По залу ходили санитары, проверяя, нет ли заболевших тифом. Курчатов — от греха подальше — предпочел опасному залу перрон и всю ночь ходил под открытым небом. Легкий матросский бушлат не защищал от двадцатиградусного мороза, под утро зуб на зуб не попадал.
В вагоне Курчатов почувствовал — температура повысилась. Он успокоил себя, до Казани недалеко. Шла середина января 1942 года.
Встреча с женой и братом была и радостна и печальна.
Он испугался — до чего же они похудели! Они испугались еще больше — он еле стоял на ногах. Марина Дмитриевна подала ему письмо:
— От Флерова, Гарик. Он недавно приезжал в Казань, выступал с докладом перед академиками.
Курчатов пробежал глазами письмо. Флеров умолял возобновить ядерные работы, писал, что закрытие их лаборатории было ошибкой. Он настойчиво призывал руководителя к прежним исследованиям.
— Что ответишь? На конверте адрес полевой почты.
— Что ответить? — сказал он устало. — Ничего не отвечу.
Она проницательно смотрела на мужа. Она не верила, что он навеки распростился с прежней жизнью, как уверял в письмах. А он понимал — ей хочется возвращения к старому. Он хмуро опустил голову. Она мягко дотронулась до его лба, испуганно воскликнула:
— Температура! Немедленно в постель. Боже мой, не тиф ли?
Он покорно лег. Она побежала за врачом. Врач сказал, что у больного воспаление легких. Надо бы госпитализировать, да все больницы переполнены ранеными. Ночь прошла беспокойно, Курчатов метался, стал бредить. Утром Марина Дмитриевна поспешила к Иоффе, в выписанных рецептах были лекарства, которых в аптеках не достать. Иоффе пообещал обратиться за помощью в Академию наук и обком партии. Вечером он сам привез все лекарства, присел у постели Курчатова.
— Болезнь по нынешним временам — недозволенная роскошь, — сказал он печально. — Одно обещаю: все, что можно в Казани сделать для вашего выздоровления, сделаем.
Лишь через два месяца Курчатов смог стать на ноги. Он дотащился до настенного зеркала, долго всматривался — из стекла смотрело незнакомое густо-бородатое лицо. Марина Дмитриевна ласково сказала:
— Не узнаешь себя? Побреешься, станешь прежним.
Прежним стать он не захотел. Он объявил, что не расстанется с бородой — во всяком случае, на все время войны. Он с удовольствием глядел на себя в зеркало. У прежнего Курчатова небольшой подбородок — округлый, немного вялый — придавал лицу что-то женственное. О нынешнем волевом, суровом лице никто не сказал бы, что в нем хоть капля мягкости. Мужественное, почти грозное, оно отвечало трудному времени.

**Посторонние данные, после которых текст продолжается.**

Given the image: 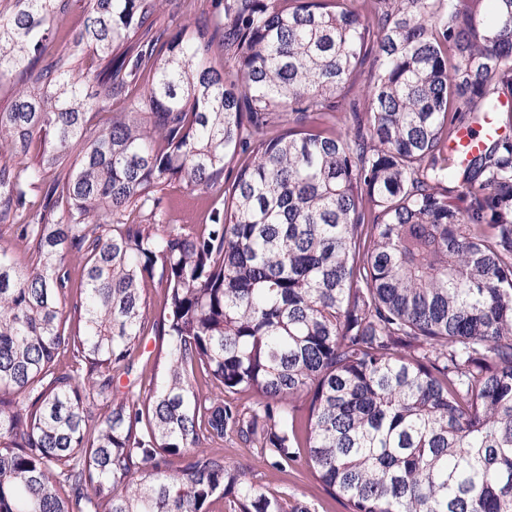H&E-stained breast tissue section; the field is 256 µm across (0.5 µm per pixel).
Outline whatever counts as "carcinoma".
I'll return each mask as SVG.
<instances>
[{
  "label": "carcinoma",
  "mask_w": 512,
  "mask_h": 512,
  "mask_svg": "<svg viewBox=\"0 0 512 512\" xmlns=\"http://www.w3.org/2000/svg\"><path fill=\"white\" fill-rule=\"evenodd\" d=\"M82 2L0 11V512H307L229 431L347 512H512V0ZM481 137L470 129H460L448 147L449 151L457 153L459 156L468 157L469 154L475 152L481 147ZM163 187L162 194L166 202L175 204V208L169 213L171 224H203L206 212L212 202L219 198V191H212L195 199H185L183 197L184 190L177 181L166 183ZM0 248H4L15 260L23 263L26 259V244L18 237L16 226L0 224ZM211 448H221L224 460L248 468L254 482L278 491L288 505L303 501L309 512H347L344 504L328 494L311 476L303 454L286 471H277L267 461L239 442L234 433L227 432L224 441Z\"/></svg>",
  "instance_id": "cac0c4a2"
}]
</instances>
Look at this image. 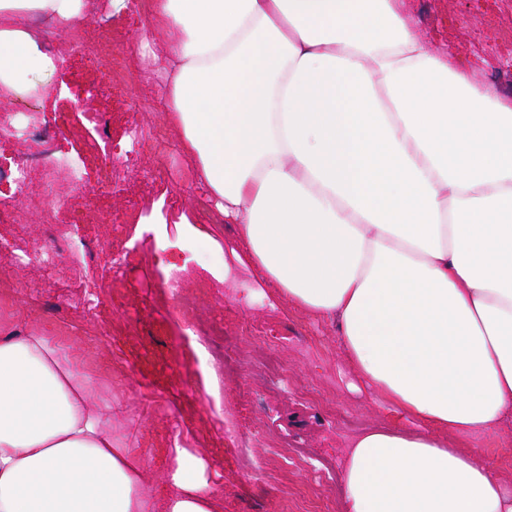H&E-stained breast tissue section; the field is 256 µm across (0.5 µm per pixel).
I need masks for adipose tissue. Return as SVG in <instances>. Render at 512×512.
Returning a JSON list of instances; mask_svg holds the SVG:
<instances>
[{"label": "adipose tissue", "mask_w": 512, "mask_h": 512, "mask_svg": "<svg viewBox=\"0 0 512 512\" xmlns=\"http://www.w3.org/2000/svg\"><path fill=\"white\" fill-rule=\"evenodd\" d=\"M0 0V88L55 62ZM163 107L254 273L336 322L396 426L357 434L342 512H512L461 436L512 428V99L424 40L406 0H152ZM70 346L0 326V512H223L203 456L147 489L111 396Z\"/></svg>", "instance_id": "adipose-tissue-1"}]
</instances>
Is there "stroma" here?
I'll list each match as a JSON object with an SVG mask.
<instances>
[{
    "mask_svg": "<svg viewBox=\"0 0 512 512\" xmlns=\"http://www.w3.org/2000/svg\"><path fill=\"white\" fill-rule=\"evenodd\" d=\"M429 45L462 60L492 92L512 97V52L498 29L512 25V0H409ZM113 23L122 47L96 69L84 49L57 43L62 55L38 106L57 127L50 147L84 163L81 188L64 187L59 219L83 256L57 252L53 265L33 259L49 231L37 211L26 226L0 222V313L19 325L47 326L72 342L103 376V390L124 414L117 434L141 452L154 478L173 446L202 453L209 480L224 492V512H341L339 470L350 441L396 417L357 378L333 323L281 299L237 260L240 245L196 184L192 161L160 110L165 79L148 42L150 16L133 0H98L82 23L95 34ZM105 123L108 136L95 126ZM29 151L0 138V206L20 204L36 180L19 186L9 173ZM110 159L117 174L107 196L96 191ZM209 232L192 252L178 249L183 223ZM236 275L217 282L209 269ZM197 296L200 318L186 319L169 288ZM223 326L232 367L222 372L219 403L206 396L191 333ZM273 359L287 385L256 376V362Z\"/></svg>",
    "mask_w": 512,
    "mask_h": 512,
    "instance_id": "obj_1",
    "label": "stroma"
}]
</instances>
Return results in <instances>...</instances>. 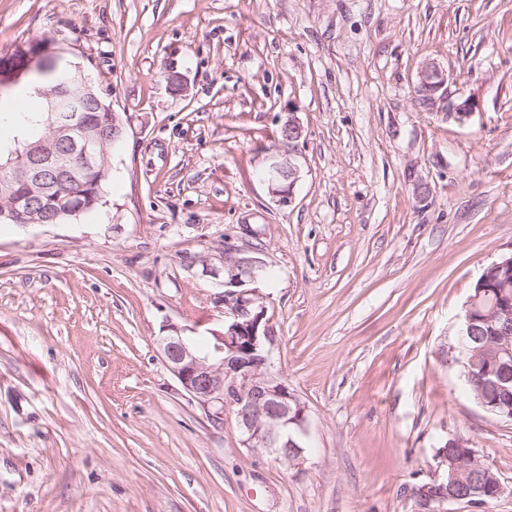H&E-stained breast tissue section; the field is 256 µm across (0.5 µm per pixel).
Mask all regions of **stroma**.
Masks as SVG:
<instances>
[{"instance_id": "obj_1", "label": "stroma", "mask_w": 512, "mask_h": 512, "mask_svg": "<svg viewBox=\"0 0 512 512\" xmlns=\"http://www.w3.org/2000/svg\"><path fill=\"white\" fill-rule=\"evenodd\" d=\"M40 38L126 132L96 211L0 224V512H422L451 438L506 491L436 512H512V422L466 394L458 349L512 253V0H0V55ZM285 158L286 199L265 178ZM228 246L265 265L303 465L213 424L156 344L167 321L223 332L198 260ZM68 84L77 85L80 90L79 97L82 100L88 99H96L97 89L95 88L93 82L89 78L88 74L85 73L83 66L74 61L71 65V70L69 73ZM446 82L444 71L435 62L425 65L420 75V86L429 89L433 95L439 92Z\"/></svg>"}]
</instances>
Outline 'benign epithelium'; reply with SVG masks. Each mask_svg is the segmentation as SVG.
<instances>
[{
  "mask_svg": "<svg viewBox=\"0 0 512 512\" xmlns=\"http://www.w3.org/2000/svg\"><path fill=\"white\" fill-rule=\"evenodd\" d=\"M57 53L51 41L27 42L0 57V89L21 78L44 70ZM446 75L434 62L425 65L420 86L430 93L439 92ZM68 84L79 87V97L92 100L97 89L83 66L73 62ZM48 133L26 149L27 162L13 166L12 160L0 163L9 171L0 186L12 191L19 183L25 186L33 200L26 205L18 202L0 210V219L11 224H51L54 217L43 198L53 191L49 180L60 177L74 180L76 165L88 171L100 167L108 157V147L124 134V123L110 111L105 122L88 121L82 112H51ZM283 140L301 138L302 130L293 113L281 127ZM273 182L293 183L296 168L291 161L275 162L269 171ZM263 269L256 257H238L234 249L224 247L222 269L205 267V272L224 275V332L215 336V343L201 351L186 335V328L170 321L161 326L157 338L161 356L176 378L180 388L196 401L210 419L221 425L224 414L234 416L243 447L256 455L273 456L293 466L305 463L303 439L307 419L306 406L288 388L280 373L273 370L271 345L273 336L266 319L265 306L258 302L255 290H240L255 281ZM482 322L498 325L499 336L484 347L488 362L481 372V384L495 390L497 399L481 396L477 403L489 413L512 421V299L487 281V274L478 280L476 295L465 305L461 345L476 362L481 349L472 346L475 326ZM491 478V467L471 450L447 468L444 482L433 481L419 489L422 505L429 507L448 501L468 500Z\"/></svg>",
  "mask_w": 512,
  "mask_h": 512,
  "instance_id": "7a95c632",
  "label": "benign epithelium"
}]
</instances>
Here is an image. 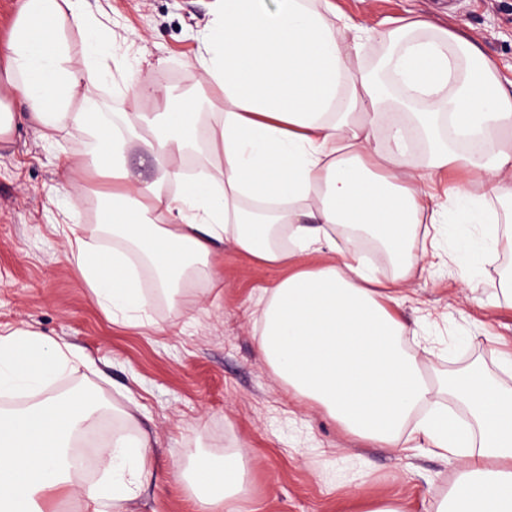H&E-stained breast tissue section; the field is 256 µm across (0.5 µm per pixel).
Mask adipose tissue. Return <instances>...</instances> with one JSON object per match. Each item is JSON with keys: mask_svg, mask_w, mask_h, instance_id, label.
<instances>
[{"mask_svg": "<svg viewBox=\"0 0 512 512\" xmlns=\"http://www.w3.org/2000/svg\"><path fill=\"white\" fill-rule=\"evenodd\" d=\"M198 65L224 95L208 125L215 154L194 187L176 164L198 125L189 108L146 117L104 114L85 91L112 67L111 40L85 19L83 0H24L0 43V142L21 126L53 143L80 130L83 149L65 165L111 179L100 192V225L116 248L90 251L72 225L65 254L109 319L152 326V299L138 283L146 266L176 301L193 270L218 274L225 245L288 270L261 311L258 350L292 399L323 410L339 429L374 448L427 450L461 470L435 512H512V386L471 365L427 379L404 347L402 285L425 255L488 260L512 215V80L461 30L423 17L361 22L334 0H216ZM84 32L82 65L70 29ZM383 42L382 66L413 104L393 117L364 41ZM429 152L414 166L415 139ZM139 155L150 175L131 170ZM376 243L387 276L366 259ZM315 256L298 268V255ZM74 346L18 327L0 333V396L24 397L0 411V512H127L145 492L147 436H120L104 449L107 479L87 483L68 455L99 407L95 394L47 396L48 386L84 362ZM446 390L471 421L438 406ZM241 454L208 456L194 470L197 512H238Z\"/></svg>", "mask_w": 512, "mask_h": 512, "instance_id": "obj_1", "label": "adipose tissue"}]
</instances>
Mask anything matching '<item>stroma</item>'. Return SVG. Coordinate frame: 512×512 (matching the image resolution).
<instances>
[{
    "mask_svg": "<svg viewBox=\"0 0 512 512\" xmlns=\"http://www.w3.org/2000/svg\"><path fill=\"white\" fill-rule=\"evenodd\" d=\"M355 20L423 15L478 39L502 79L512 80V0H335ZM215 0H85L84 14L124 67L140 71L173 100H192L201 123L219 120L224 99L207 85L195 58ZM109 112L160 111L152 99L132 101L119 73L85 92ZM83 146L77 129L55 144L20 129L0 143V329L21 325L74 345L88 362L56 380L49 394L77 387L95 392L102 412L126 407L132 392L142 407L140 428L151 437V486L140 512H192V490L177 469L199 458L244 454L240 512H356L372 497L403 499L409 512H429L456 479L458 463L428 452L406 456L397 448H366L344 435L324 412L294 407L288 389L258 353L253 317L264 289L285 278L225 247L221 282L199 281L172 311L163 295L151 309L154 328L110 321L65 259L63 229L79 219L84 239L104 247L96 225L95 191L108 180L77 177L80 190L64 191L58 169ZM487 264L471 262L472 288L489 303L471 300L459 265L446 261L404 285L401 313L415 332L406 336L427 376L454 374L472 364L499 375L497 351L512 350V296L501 293Z\"/></svg>",
    "mask_w": 512,
    "mask_h": 512,
    "instance_id": "1",
    "label": "stroma"
}]
</instances>
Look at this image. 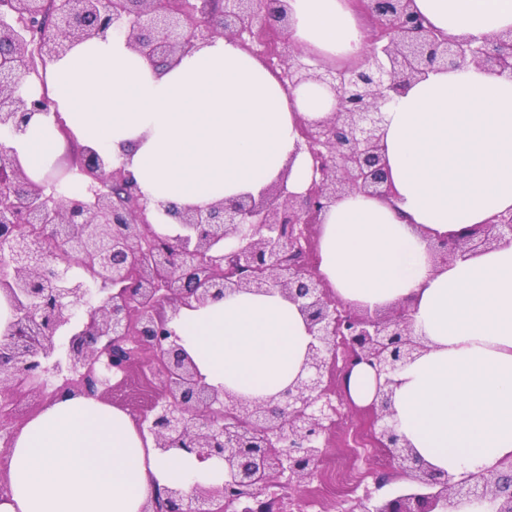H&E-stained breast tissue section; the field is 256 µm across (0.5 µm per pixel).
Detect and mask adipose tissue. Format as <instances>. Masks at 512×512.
<instances>
[{"label":"adipose tissue","mask_w":512,"mask_h":512,"mask_svg":"<svg viewBox=\"0 0 512 512\" xmlns=\"http://www.w3.org/2000/svg\"><path fill=\"white\" fill-rule=\"evenodd\" d=\"M290 48L331 64L365 61L355 0H287ZM448 35L512 31V0H414ZM52 105L0 148L35 183L61 150L59 125L129 171L153 202L180 210L259 196L312 176L302 124L334 106L308 84L286 90L236 39L218 36L171 67L124 36L74 45L45 71ZM390 197L348 194L322 213L318 271L364 310L406 306L428 349L398 370L392 420L419 461L455 480L512 458V241L435 266L432 242L512 211V80L469 66L433 69L384 105ZM170 326L211 387L265 399L296 378L311 337L278 292L181 308ZM0 512H142L170 488L224 480L222 460L160 455L124 410L62 391L15 432Z\"/></svg>","instance_id":"obj_1"}]
</instances>
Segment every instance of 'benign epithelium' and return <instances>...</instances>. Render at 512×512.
Returning a JSON list of instances; mask_svg holds the SVG:
<instances>
[{"label": "benign epithelium", "instance_id": "7a95c632", "mask_svg": "<svg viewBox=\"0 0 512 512\" xmlns=\"http://www.w3.org/2000/svg\"><path fill=\"white\" fill-rule=\"evenodd\" d=\"M370 22V55L359 64L332 68L300 51L279 52L282 84L293 90L314 82L335 98L333 113L302 126L313 177L301 194L276 183L259 198L243 196L206 209L177 213L182 233L157 251L159 236L146 213L150 201L122 167L105 171L93 150H83L79 172L90 178L87 192L62 197L32 182L19 162L0 152V291L14 319L0 335V393L15 396L35 377L30 392L45 395L50 376L78 377L70 389L103 397L109 374H127L147 364L159 367V396L147 432L159 454L185 450L200 459L224 461V484L198 487L184 497L170 488L165 501L144 512H224L239 504L263 506L276 474L301 482L323 454L322 440L337 408L329 397L333 361L348 351L342 370L347 383L365 364L384 375L371 410L377 447L387 449L412 473L406 491L361 512H512V473L472 474L453 480L419 464L413 448L390 423V374L425 350L413 334L408 309L390 316L361 314L335 301L323 278L302 262L306 226L340 197L389 195L383 155L382 107L406 87L442 67L470 65L512 79V31L492 38L449 37L413 9L412 0H358ZM288 27L281 0H0V129L16 131L49 98L18 91L20 80L64 55L74 44L124 32L129 46L157 66L224 35L252 49L261 30L279 37ZM36 226L81 265L103 272L94 284L53 290L54 301L29 288L55 283L66 271L46 262L43 250L25 238L4 237L13 224ZM512 240V212L493 217L430 247L441 263ZM277 291L296 304L312 336L294 381L268 400H250L209 387L178 344L169 323L182 306L204 305L238 292Z\"/></svg>", "mask_w": 512, "mask_h": 512}]
</instances>
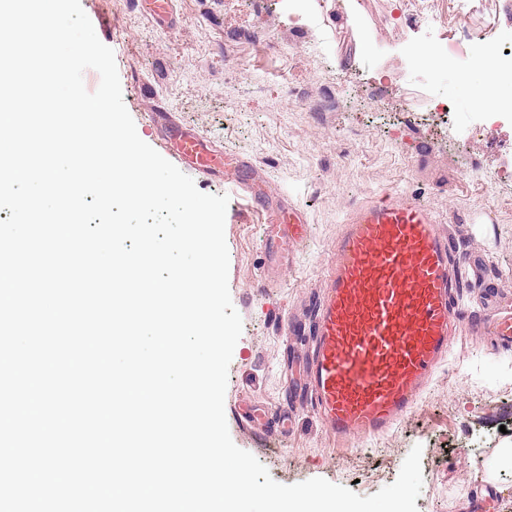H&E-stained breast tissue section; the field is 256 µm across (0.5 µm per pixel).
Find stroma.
Returning <instances> with one entry per match:
<instances>
[{
	"instance_id": "1",
	"label": "stroma",
	"mask_w": 512,
	"mask_h": 512,
	"mask_svg": "<svg viewBox=\"0 0 512 512\" xmlns=\"http://www.w3.org/2000/svg\"><path fill=\"white\" fill-rule=\"evenodd\" d=\"M411 4L172 0L171 18L153 21L144 0H81L114 52L143 141L159 147L148 115L161 105L307 218V245L273 254L245 193L227 208L229 290L243 322L225 396L235 445L278 483L321 477L363 496L393 483L418 445V512H512V468L497 473L498 494L483 495L496 450L512 444V346L476 324L512 296V112L476 103L486 49L512 48V11L433 0L441 23H409ZM422 48L447 67L418 58ZM410 195L453 255L480 270L463 276V319L413 408L382 435L339 440L314 411L304 371L325 271L355 207Z\"/></svg>"
}]
</instances>
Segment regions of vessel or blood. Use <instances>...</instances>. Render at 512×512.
I'll use <instances>...</instances> for the list:
<instances>
[{"label": "vessel or blood", "instance_id": "1", "mask_svg": "<svg viewBox=\"0 0 512 512\" xmlns=\"http://www.w3.org/2000/svg\"><path fill=\"white\" fill-rule=\"evenodd\" d=\"M165 125L163 148L199 174L223 171L233 190L263 206L278 247L307 240L302 212L266 206L249 165L225 164L195 131ZM334 251L309 357L310 399L337 437L376 436L412 407L461 320L448 235L415 198L383 197L350 213ZM480 326L512 343V303L484 314Z\"/></svg>", "mask_w": 512, "mask_h": 512}]
</instances>
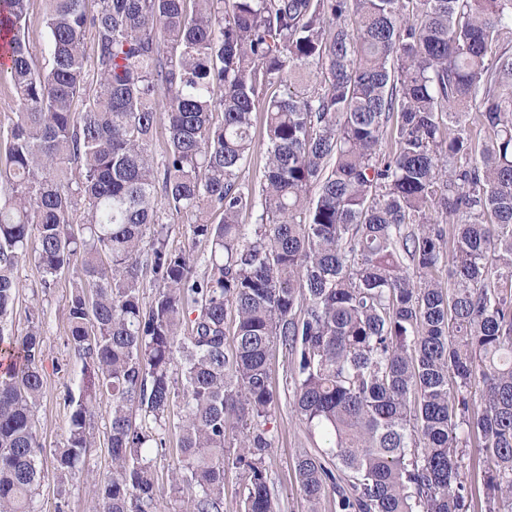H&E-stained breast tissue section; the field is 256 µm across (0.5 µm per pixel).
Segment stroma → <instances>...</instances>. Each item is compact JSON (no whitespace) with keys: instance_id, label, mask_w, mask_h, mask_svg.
Wrapping results in <instances>:
<instances>
[{"instance_id":"stroma-1","label":"stroma","mask_w":512,"mask_h":512,"mask_svg":"<svg viewBox=\"0 0 512 512\" xmlns=\"http://www.w3.org/2000/svg\"><path fill=\"white\" fill-rule=\"evenodd\" d=\"M21 290L16 302L9 330L24 332L28 326L29 311H38L42 321L45 361V394L35 410L39 438L44 447L43 465L52 468L56 448L65 442L70 409L63 395L66 388L75 386L82 368L68 344V304L74 273L59 276L52 288L41 285L42 273L34 257H27L16 271ZM289 355L284 347L275 351L272 386L275 391V408L269 424L273 446L265 455L268 480L273 488L279 512H307V502L295 475V462L304 453L321 455L322 440L311 435L292 408V393L288 388ZM108 398H101L95 415L89 422L93 441L84 457L83 472L62 485L44 487L33 506L36 512H54L56 503H63L64 512H89L94 498V479L112 467L107 453ZM167 445L152 450L150 457L159 478V512H184L187 492L175 493L170 488L171 472L177 463V429L169 427Z\"/></svg>"}]
</instances>
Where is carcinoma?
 Listing matches in <instances>:
<instances>
[{"mask_svg":"<svg viewBox=\"0 0 512 512\" xmlns=\"http://www.w3.org/2000/svg\"><path fill=\"white\" fill-rule=\"evenodd\" d=\"M29 2L0 0L21 104L0 159V512H34L49 484L41 320L6 329L31 243L44 288L77 270L56 479L79 474L110 399L93 512H156L149 453L176 407L186 512H224L231 468L243 512H278V344L336 459L298 458L309 512L329 491L335 512H468L467 448L487 512H512V0H46L42 66ZM259 114L256 186L240 170ZM166 211L202 256L170 244ZM30 40L35 60L42 64L48 57V34L45 26V0H31L26 35ZM487 463L478 454L476 448H467L462 459V470L467 486L471 487L473 501L468 512H485L483 479ZM243 479L242 470L231 469L226 472L224 484V512H239Z\"/></svg>","mask_w":512,"mask_h":512,"instance_id":"obj_1","label":"carcinoma"}]
</instances>
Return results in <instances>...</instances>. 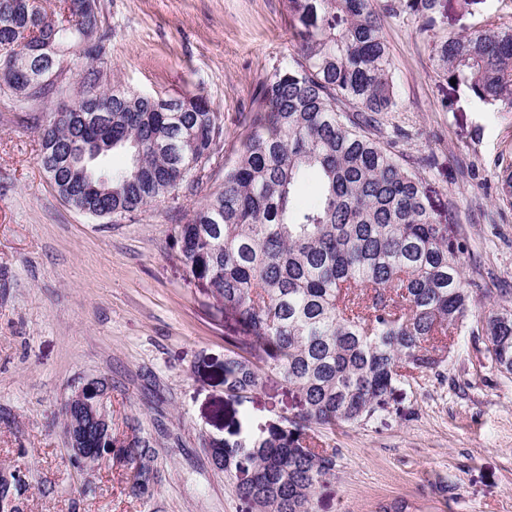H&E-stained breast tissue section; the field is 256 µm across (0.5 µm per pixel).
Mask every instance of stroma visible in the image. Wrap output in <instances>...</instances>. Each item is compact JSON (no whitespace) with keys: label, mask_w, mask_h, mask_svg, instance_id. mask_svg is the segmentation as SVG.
I'll return each instance as SVG.
<instances>
[{"label":"stroma","mask_w":512,"mask_h":512,"mask_svg":"<svg viewBox=\"0 0 512 512\" xmlns=\"http://www.w3.org/2000/svg\"><path fill=\"white\" fill-rule=\"evenodd\" d=\"M109 34L100 84L180 98L202 94L224 137L205 167L221 187L259 85L288 64L296 39L287 0H98ZM512 27V0H440L437 34ZM400 94L387 128L401 151L426 156L424 186L455 211L469 246L466 283L488 302L512 303V112L477 107L469 89L439 76L416 24L382 17ZM85 59L71 58L58 94L19 106L0 93V469H21L25 512H250L203 443L296 416L299 394L278 378L245 398L224 393L225 339L234 325L174 258L170 230L199 205L182 196L112 224L67 205L39 162L36 117L73 106ZM454 103L452 111L442 100ZM446 380L427 372L397 385L364 423L318 436L336 451V476L313 512H512V380L468 329L448 338ZM110 386L112 434L139 425L157 455L147 494L123 468L70 464L61 407L91 378Z\"/></svg>","instance_id":"35a3bbf8"}]
</instances>
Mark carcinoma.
<instances>
[{"label": "carcinoma", "mask_w": 512, "mask_h": 512, "mask_svg": "<svg viewBox=\"0 0 512 512\" xmlns=\"http://www.w3.org/2000/svg\"><path fill=\"white\" fill-rule=\"evenodd\" d=\"M439 0H288L299 53L260 85L256 110L224 183L204 192L197 160L224 136L220 116L199 94L165 99L114 86L94 108L37 120L40 164L74 209L118 223L150 203L204 194L172 228L175 258L219 300L226 338L224 393L242 397L270 376L303 398L229 442H204L212 464L232 478L254 512H311L317 486L335 476L336 450L313 435L370 419L398 384L437 371L447 337L474 305L465 288L466 241L456 215L440 219L422 188L427 159L397 150L405 137L382 118L399 107L380 13L432 30ZM98 39L84 59L106 54L97 0H0V90L23 104L60 88L64 54ZM438 73L468 86L479 105L512 112V28L429 37ZM122 151L124 168L101 162ZM314 179L315 203L294 205ZM471 335L512 378V306L489 307ZM64 423L97 448L88 410L61 408ZM116 458L137 468L134 494L154 478L156 450L131 427Z\"/></svg>", "instance_id": "cac0c4a2"}]
</instances>
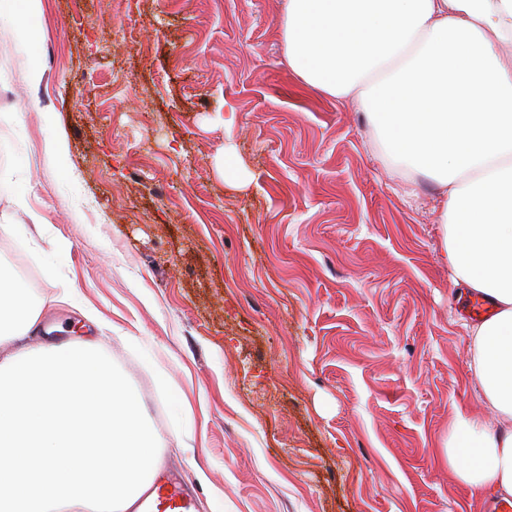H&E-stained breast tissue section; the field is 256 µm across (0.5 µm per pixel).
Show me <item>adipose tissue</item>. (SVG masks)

Он был доволен своим обликом.
Когда Курчатов пришел в Физтех, обрадованный Иоффе усадил его на диван, сам сел рядом.
— Борода вам идет, Игорь Васильевич. Но не боитесь, что пристанет какое-нибудь связанное с ней прозвище? Бороды нынче редкость.
Курчатов с удовольствием поглаживал еще не длинную, но пышную черную бороду. Он ничего не имеет против новых прозвищ. Иоффе сказал, что пора Курчатову приниматься за дело в родном институте, хватит по полгода пропадать в командировках. Как он относится к тому, чтобы снова поработать в лаборатории?
— Очень хорошо отношусь! — весело объявил Курчатов. И, помолчав, добавил — Только не в ядерной.
— Не в ядерной? Какую же тогда вы имеете в виду?
— Мне сказали, что умер от тифа Владимир Лаврентьевич Куприенко, руководитель лаборатории броневых материалов. Как вы знаете, Абрам Федорович, я много лет отдал физике твердого тела. Усовершенствование брони — проблема оборонная. Почему бы и не помочь нашим «прочнистам»? Думаю, это дело по мне. А насчет ядра… Война в разгаре, нужного размаха не обеспечить… Хочу стоять на реальной почве.
Иоффе помолчал, размышляя, потом сказал ровным голосом:
— Я понимаю вас. Вероятно, вы правы. Что ж, возвращайтесь в физику твердого тела.